(TASK GOAL): Convert the text from the line containing "aus bereits vorgefertigten" through the line containing "COMPLETA A TUA ROTINA" into a Markdown table with the columns No. and Line. Give each line its own numbered row, and skip blank lines and pictures.

※

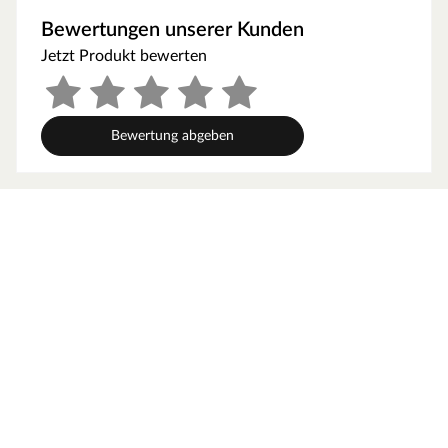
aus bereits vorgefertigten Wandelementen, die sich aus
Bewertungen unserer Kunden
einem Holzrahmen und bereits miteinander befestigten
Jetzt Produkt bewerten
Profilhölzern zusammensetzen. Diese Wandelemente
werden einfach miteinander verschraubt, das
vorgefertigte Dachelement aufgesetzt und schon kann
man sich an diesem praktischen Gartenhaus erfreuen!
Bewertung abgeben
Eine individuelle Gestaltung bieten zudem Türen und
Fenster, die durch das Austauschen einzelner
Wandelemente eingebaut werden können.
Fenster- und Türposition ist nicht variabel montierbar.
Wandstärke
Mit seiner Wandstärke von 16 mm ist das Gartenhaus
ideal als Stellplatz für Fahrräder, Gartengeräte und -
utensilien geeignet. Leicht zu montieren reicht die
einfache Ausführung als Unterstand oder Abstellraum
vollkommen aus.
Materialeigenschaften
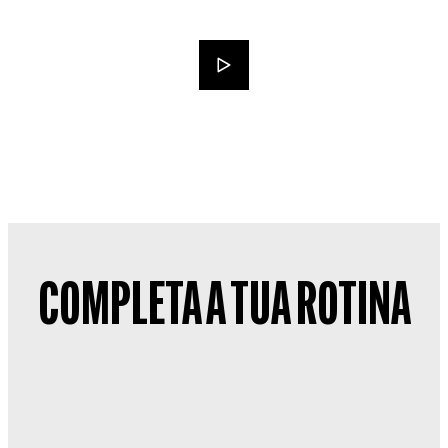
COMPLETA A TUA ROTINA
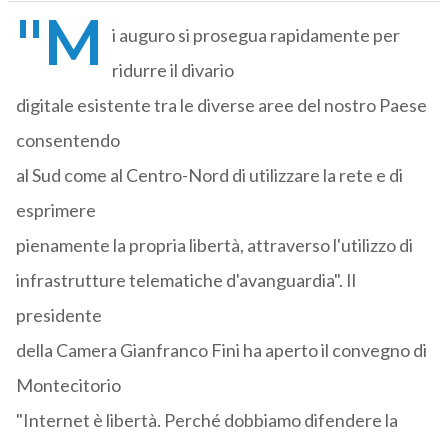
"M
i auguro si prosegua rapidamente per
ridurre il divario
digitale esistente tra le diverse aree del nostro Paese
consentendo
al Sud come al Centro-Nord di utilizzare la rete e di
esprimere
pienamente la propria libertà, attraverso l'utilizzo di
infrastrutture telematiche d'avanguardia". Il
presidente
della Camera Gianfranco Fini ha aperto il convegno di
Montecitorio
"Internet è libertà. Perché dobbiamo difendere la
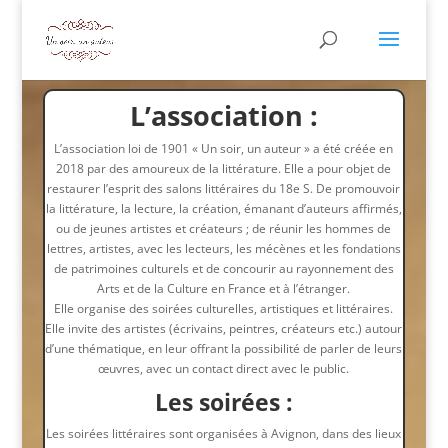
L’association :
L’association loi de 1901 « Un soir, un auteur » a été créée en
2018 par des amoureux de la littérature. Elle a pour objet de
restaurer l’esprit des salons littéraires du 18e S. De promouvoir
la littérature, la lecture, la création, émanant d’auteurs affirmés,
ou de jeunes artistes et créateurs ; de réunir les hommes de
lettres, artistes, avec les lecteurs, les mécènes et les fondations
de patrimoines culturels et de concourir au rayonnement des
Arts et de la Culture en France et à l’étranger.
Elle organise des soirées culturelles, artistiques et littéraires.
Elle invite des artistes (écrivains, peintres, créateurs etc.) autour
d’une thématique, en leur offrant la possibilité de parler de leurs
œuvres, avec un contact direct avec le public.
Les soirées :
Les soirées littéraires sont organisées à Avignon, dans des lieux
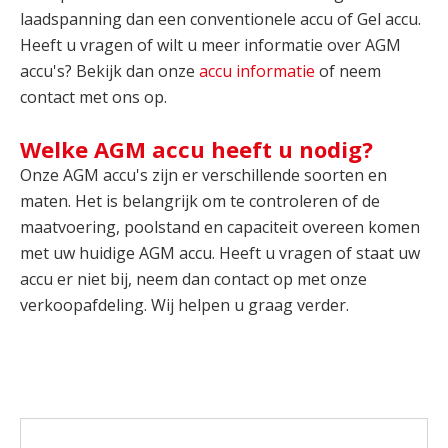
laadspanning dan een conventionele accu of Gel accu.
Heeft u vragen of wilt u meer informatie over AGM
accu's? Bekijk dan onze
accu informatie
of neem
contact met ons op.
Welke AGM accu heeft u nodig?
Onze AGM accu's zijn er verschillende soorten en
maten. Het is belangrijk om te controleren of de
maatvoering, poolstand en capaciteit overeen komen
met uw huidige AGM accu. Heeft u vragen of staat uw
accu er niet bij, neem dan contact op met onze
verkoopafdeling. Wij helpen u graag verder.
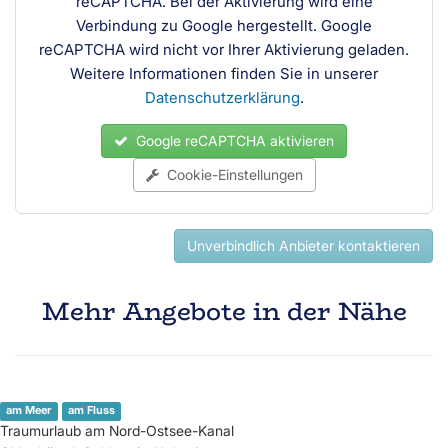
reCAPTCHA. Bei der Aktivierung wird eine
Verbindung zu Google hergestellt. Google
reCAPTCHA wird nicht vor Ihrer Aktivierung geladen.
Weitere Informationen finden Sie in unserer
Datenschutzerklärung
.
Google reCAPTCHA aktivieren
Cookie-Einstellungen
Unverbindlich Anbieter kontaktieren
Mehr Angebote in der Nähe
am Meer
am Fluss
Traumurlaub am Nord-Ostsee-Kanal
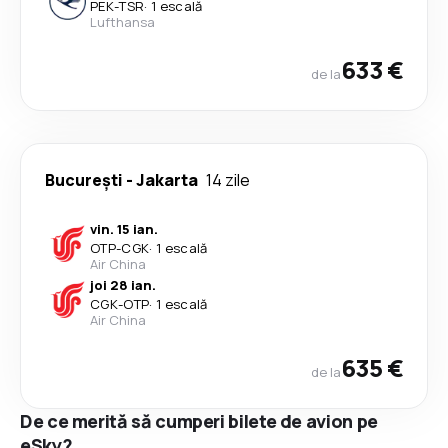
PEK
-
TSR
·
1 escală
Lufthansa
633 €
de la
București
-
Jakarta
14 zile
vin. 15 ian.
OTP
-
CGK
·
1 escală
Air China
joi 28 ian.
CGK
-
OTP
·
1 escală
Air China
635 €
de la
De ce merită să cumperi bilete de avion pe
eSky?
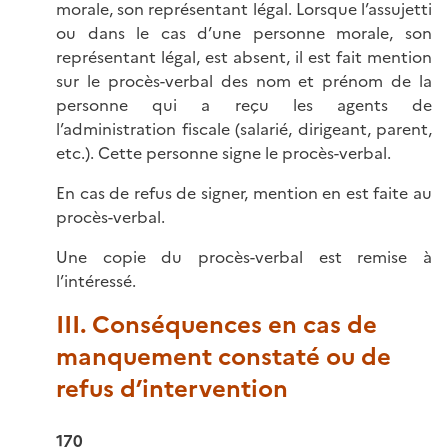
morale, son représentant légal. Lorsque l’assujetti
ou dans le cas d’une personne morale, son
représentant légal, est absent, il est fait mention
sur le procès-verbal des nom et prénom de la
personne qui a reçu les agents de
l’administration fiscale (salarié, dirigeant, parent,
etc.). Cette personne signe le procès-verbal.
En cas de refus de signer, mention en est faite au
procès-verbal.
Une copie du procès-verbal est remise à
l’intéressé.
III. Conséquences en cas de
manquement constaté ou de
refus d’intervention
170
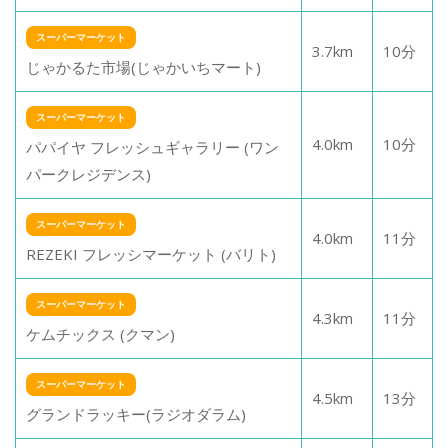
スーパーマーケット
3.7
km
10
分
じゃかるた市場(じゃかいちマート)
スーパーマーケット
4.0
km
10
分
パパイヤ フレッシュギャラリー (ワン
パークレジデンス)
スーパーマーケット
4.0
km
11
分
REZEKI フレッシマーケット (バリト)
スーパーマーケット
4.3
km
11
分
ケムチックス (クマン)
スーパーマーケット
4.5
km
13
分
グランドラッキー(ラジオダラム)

※

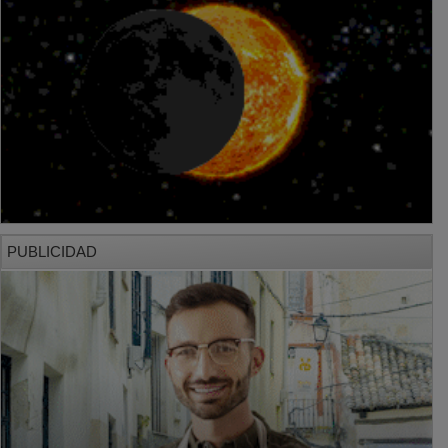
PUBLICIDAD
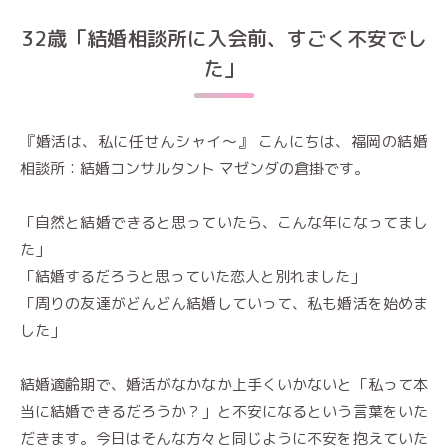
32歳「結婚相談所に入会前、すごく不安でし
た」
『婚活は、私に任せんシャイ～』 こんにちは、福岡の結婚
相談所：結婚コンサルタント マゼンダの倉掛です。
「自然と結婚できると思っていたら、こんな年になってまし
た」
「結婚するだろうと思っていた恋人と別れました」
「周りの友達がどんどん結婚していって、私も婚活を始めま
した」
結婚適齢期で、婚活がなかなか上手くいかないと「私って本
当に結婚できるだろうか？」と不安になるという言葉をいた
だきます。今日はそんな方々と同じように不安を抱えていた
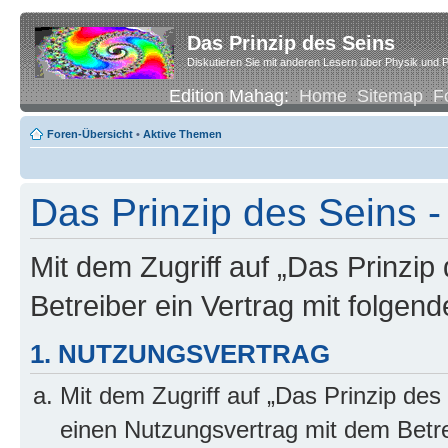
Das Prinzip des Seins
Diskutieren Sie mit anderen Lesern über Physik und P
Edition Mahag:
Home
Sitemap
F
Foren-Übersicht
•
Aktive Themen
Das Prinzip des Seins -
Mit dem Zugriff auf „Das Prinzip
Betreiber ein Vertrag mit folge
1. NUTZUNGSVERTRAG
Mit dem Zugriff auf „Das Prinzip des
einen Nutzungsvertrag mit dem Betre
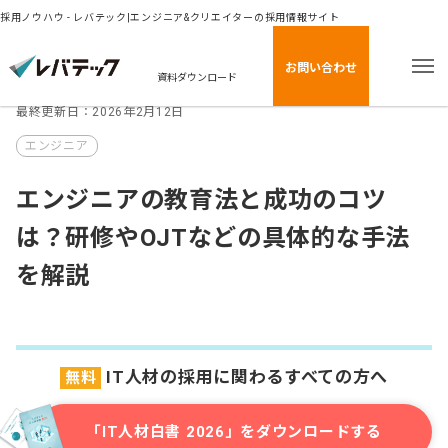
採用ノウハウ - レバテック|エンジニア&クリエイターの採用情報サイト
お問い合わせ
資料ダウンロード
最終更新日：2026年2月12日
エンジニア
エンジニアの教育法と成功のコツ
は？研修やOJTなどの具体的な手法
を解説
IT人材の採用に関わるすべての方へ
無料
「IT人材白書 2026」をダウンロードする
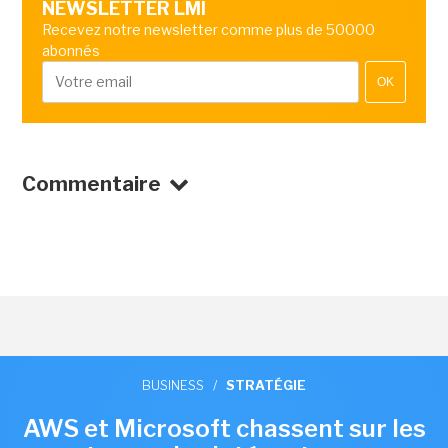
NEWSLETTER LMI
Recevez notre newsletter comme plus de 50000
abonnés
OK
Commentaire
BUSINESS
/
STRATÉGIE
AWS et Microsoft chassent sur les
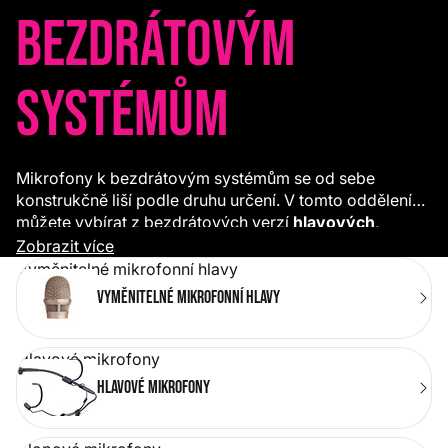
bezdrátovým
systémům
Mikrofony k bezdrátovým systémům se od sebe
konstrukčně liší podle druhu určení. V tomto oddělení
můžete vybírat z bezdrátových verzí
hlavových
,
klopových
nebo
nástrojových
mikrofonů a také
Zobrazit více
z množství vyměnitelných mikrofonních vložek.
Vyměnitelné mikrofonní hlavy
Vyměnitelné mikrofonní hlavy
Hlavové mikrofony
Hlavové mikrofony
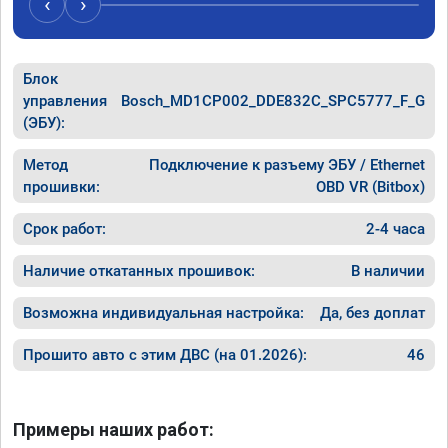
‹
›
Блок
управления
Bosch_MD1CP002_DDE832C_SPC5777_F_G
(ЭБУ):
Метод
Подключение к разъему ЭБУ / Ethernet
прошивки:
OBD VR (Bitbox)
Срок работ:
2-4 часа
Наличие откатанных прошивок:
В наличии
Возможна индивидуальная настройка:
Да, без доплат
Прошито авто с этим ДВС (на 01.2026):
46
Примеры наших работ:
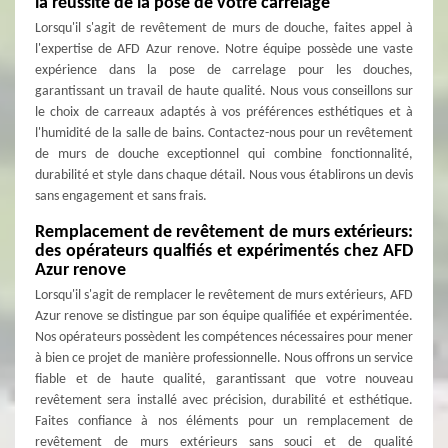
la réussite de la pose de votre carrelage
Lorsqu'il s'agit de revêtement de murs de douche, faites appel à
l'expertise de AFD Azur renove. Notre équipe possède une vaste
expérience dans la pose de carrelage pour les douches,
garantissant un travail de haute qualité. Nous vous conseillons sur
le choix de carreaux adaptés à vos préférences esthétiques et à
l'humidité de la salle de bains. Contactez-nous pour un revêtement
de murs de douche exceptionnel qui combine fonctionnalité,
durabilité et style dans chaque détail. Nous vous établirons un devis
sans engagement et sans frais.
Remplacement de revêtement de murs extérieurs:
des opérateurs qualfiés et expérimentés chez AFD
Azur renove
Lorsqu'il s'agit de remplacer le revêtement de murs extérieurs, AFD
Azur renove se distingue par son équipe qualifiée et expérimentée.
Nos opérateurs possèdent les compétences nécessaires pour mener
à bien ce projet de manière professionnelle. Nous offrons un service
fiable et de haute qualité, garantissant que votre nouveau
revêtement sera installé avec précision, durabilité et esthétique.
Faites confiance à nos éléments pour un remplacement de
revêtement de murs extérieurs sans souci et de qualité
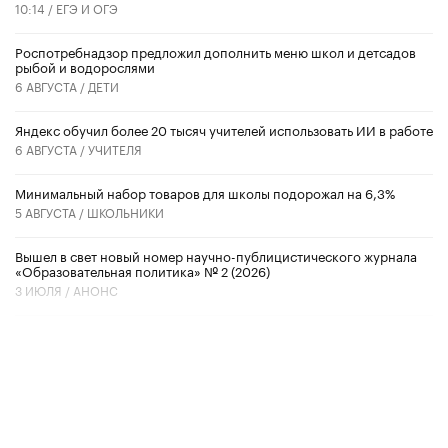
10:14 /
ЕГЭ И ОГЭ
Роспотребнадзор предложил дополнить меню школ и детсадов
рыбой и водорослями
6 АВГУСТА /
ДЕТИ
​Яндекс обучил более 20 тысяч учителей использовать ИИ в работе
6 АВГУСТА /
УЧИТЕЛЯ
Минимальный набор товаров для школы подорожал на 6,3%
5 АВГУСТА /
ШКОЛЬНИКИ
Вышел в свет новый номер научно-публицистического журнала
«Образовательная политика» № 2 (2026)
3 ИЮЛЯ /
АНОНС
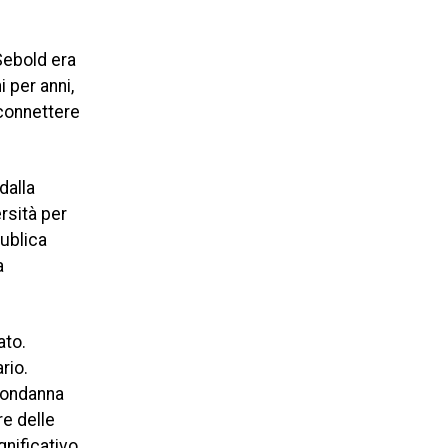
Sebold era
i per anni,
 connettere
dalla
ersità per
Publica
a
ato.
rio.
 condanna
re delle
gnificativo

※

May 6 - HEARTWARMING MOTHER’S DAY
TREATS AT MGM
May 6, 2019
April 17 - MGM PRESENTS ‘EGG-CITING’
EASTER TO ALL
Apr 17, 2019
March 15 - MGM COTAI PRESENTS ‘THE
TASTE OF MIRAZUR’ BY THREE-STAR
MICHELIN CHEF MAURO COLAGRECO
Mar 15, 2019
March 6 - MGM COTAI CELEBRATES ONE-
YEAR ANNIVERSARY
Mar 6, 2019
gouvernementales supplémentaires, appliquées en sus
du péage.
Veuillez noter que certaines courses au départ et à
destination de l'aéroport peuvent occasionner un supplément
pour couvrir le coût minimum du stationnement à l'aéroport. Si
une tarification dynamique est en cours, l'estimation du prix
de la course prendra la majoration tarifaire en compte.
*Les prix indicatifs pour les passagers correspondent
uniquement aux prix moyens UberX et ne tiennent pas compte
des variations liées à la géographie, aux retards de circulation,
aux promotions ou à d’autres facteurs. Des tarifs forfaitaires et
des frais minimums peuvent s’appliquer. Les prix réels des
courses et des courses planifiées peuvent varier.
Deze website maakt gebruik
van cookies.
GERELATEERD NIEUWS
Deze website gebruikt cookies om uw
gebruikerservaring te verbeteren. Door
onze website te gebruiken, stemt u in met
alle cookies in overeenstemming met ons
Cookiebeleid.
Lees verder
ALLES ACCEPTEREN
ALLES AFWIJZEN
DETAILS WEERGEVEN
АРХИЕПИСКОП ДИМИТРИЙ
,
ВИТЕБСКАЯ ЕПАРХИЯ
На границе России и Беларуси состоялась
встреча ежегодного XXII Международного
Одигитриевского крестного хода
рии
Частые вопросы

※

(RESULT FOR THIS TASK):
| No. | Line |
|---|---|
| 1 | aus bereits vorgefertigten Wandelementen, die sich aus |
| 2 | Bewertungen unserer Kunden |
| 3 | einem Holzrahmen und bereits miteinander befestigten |
| 4 | Jetzt Produkt bewerten |
| 5 | Profilhölzern zusammensetzen. Diese Wandelemente |
| 6 | werden einfach miteinander verschraubt, das |
| 7 | vorgefertigte Dachelement aufgesetzt und schon kann |
| 8 | man sich an diesem praktischen Gartenhaus erfreuen! |
| 9 | Bewertung abgeben |
| 10 | Eine individuelle Gestaltung bieten zudem Türen und |
| 11 | Fenster, die durch das Austauschen einzelner |
| 12 | Wandelemente eingebaut werden können. |
| 13 | Fenster- und Türposition ist nicht variabel montierbar. |
| 14 | Wandstärke |
| 15 | Mit seiner Wandstärke von 16 mm ist das Gartenhaus |
| 16 | ideal als Stellplatz für Fahrräder, Gartengeräte und - |
| 17 | utensilien geeignet. Leicht zu montieren reicht die |
| 18 | einfache Ausführung als Unterstand oder Abstellraum |
| 19 | vollkommen aus. |
| 20 | Materialeigenschaften |
| 21 | COMPLETA A TUA ROTINA |